● TASK TO COMPLETE
Once the images are removed, repeat all of the entries exactly.

● RECORDS TO PROCESS
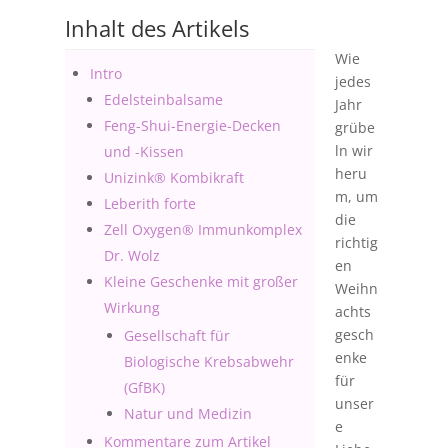
Inhalt des Artikels
Wie
Intro
jedes
Edelsteinbalsame
Jahr
Feng-Shui-Energie-Decken
grübe
ln wir
und -Kissen
heru
Unizink® Kombikraft
m, um
Leberith forte
die
Zell Oxygen® Immunkomplex
richtig
Dr. Wolz
en
Kleine Geschenke mit großer
Weihn
Wirkung
achts
gesch
Gesellschaft für
enke
Biologische Krebsabwehr
für
(GfBK)
unser
Natur und Medizin
e
Kommentare zum Artikel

● ANSWER BOX
Inhalt des Artikels
Wie
Intro
jedes
Edelsteinbalsame
Jahr
Feng-Shui-Energie-Decken
grübe
ln wir
und -Kissen
heru
Unizink® Kombikraft
m, um
Leberith forte
die
Zell Oxygen® Immunkomplex
richtig
Dr. Wolz
en
Kleine Geschenke mit großer
Weihn
Wirkung
achts
gesch
Gesellschaft für
enke
Biologische Krebsabwehr
für
(GfBK)
unser
Natur und Medizin
e
Kommentare zum Artikel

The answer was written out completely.